### SELECTED TEXT
The microfluidic pH-shift experiment developed in this study offers a novel way for precisely controlled in situ monitoring of drug precipitation. This is a step forward compared to traditional approaches that require solid separation and off-line sample quantification. We envisage that our methodology is amenable to further develop into a high throughput screen for selecting optimal pharmaceutical excipients/precipitation inhibitors, which would improve the speed and quality for the development of pharmaceutical formulations with the potential to become supersaturated during gastro-intestinal transit.

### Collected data
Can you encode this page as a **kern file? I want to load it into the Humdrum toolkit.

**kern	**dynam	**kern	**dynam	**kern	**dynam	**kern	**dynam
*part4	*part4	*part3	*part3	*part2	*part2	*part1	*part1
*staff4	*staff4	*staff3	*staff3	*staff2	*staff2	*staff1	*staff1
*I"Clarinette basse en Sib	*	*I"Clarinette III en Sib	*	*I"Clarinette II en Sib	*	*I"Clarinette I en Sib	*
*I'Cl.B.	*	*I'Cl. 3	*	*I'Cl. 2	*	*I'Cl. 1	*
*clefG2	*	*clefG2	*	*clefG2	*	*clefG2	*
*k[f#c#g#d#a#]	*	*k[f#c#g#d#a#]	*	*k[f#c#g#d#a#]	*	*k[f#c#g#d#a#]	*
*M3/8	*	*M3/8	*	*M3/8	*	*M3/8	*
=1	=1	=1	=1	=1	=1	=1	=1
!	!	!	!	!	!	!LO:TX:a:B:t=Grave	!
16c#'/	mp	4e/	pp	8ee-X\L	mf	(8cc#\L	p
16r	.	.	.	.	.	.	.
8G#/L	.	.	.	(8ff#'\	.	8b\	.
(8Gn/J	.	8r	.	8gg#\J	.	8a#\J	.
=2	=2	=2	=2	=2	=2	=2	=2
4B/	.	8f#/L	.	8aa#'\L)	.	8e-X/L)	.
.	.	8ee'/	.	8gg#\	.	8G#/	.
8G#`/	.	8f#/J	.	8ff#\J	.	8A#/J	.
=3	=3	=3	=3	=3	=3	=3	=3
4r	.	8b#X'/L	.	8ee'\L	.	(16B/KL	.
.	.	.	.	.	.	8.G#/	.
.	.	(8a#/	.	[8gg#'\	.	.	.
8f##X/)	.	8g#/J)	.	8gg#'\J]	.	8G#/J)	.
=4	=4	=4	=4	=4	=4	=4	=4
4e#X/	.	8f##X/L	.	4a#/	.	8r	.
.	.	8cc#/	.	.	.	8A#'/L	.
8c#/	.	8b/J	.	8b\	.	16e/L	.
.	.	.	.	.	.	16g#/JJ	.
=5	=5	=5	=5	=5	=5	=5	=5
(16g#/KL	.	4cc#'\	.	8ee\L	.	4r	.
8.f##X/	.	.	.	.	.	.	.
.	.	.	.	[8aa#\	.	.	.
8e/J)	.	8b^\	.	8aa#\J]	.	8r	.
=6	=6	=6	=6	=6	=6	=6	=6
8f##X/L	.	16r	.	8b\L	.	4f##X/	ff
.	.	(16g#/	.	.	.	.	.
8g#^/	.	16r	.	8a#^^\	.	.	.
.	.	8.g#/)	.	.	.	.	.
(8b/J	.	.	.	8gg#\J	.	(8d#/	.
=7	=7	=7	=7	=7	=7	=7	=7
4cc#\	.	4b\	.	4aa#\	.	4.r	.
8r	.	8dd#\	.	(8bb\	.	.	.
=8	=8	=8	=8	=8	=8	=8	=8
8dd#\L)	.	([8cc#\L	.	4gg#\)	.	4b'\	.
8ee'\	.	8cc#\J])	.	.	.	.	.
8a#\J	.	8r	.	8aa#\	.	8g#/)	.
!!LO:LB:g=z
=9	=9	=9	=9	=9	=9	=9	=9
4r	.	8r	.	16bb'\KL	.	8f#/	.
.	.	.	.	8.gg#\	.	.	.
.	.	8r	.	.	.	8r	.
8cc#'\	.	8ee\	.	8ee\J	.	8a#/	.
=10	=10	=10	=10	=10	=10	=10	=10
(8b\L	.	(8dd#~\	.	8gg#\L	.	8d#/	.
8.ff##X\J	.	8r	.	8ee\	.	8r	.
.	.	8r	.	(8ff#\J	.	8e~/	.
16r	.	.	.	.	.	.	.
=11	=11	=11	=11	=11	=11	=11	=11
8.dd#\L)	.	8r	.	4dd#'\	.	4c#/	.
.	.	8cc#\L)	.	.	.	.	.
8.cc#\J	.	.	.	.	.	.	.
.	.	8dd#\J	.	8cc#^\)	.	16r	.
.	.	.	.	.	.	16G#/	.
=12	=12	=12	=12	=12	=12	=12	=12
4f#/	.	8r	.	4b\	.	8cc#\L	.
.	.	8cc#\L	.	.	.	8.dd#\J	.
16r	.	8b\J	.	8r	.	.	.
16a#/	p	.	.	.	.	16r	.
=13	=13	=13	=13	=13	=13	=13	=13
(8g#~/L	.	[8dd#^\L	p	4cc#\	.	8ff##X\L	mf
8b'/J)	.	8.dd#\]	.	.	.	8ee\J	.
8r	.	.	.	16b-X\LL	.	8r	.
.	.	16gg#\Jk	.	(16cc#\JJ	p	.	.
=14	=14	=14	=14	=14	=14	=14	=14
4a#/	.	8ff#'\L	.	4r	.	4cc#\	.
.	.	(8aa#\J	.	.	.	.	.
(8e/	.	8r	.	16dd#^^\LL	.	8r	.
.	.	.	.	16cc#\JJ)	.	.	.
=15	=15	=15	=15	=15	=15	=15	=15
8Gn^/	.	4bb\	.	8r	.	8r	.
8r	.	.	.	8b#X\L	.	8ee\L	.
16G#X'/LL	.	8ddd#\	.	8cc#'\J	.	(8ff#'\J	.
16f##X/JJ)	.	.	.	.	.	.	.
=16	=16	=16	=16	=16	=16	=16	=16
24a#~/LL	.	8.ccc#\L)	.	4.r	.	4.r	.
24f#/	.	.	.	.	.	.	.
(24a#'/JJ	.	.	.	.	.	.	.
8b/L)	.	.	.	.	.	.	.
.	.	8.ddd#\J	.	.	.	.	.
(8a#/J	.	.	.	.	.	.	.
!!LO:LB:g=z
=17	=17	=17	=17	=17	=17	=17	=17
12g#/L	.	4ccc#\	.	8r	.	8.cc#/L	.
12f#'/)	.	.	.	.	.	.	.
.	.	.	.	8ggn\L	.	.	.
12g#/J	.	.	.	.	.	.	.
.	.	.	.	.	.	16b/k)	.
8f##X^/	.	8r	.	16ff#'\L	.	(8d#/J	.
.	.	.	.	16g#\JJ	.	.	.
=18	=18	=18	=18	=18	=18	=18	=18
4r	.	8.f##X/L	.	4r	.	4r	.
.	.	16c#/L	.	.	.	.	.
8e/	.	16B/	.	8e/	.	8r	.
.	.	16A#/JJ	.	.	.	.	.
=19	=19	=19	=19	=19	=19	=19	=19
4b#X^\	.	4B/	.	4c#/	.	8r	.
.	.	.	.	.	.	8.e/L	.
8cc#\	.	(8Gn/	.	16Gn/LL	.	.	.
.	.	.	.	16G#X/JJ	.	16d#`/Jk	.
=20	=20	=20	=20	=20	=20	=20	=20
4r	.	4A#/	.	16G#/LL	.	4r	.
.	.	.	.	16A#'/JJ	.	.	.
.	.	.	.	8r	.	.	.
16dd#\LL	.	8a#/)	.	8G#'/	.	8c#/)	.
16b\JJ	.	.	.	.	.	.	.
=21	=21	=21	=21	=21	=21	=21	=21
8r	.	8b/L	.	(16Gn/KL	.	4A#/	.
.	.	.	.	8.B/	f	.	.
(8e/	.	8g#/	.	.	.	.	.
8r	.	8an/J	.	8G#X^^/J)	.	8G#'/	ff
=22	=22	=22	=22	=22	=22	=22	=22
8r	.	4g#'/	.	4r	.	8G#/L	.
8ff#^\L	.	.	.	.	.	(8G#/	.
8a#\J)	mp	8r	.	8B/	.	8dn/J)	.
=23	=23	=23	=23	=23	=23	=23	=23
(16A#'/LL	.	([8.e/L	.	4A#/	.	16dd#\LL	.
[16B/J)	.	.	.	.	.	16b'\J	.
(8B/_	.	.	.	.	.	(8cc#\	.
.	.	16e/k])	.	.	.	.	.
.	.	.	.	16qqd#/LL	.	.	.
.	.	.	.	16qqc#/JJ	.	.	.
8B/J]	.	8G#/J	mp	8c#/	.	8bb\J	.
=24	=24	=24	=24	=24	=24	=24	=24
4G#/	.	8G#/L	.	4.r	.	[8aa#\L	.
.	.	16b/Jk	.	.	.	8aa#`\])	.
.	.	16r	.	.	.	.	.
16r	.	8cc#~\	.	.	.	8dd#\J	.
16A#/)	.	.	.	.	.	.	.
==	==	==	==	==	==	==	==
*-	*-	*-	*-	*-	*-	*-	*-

### EXERCISE DETAILS
Write out the passage on the microfluidic pH-shift experiment word for word, from its first sentence to its last.

### WRITTEN ANSWER
The microfluidic pH-shift experiment developed in this study offers a novel way for precisely controlled in situ monitoring of drug precipitation. This is a step forward compared to traditional approaches that require solid separation and off-line sample quantification. We envisage that our methodology is amenable to further develop into a high throughput screen for selecting optimal pharmaceutical excipients/precipitation inhibitors, which would improve the speed and quality for the development of pharmaceutical formulations with the potential to become supersaturated during gastro-intestinal transit.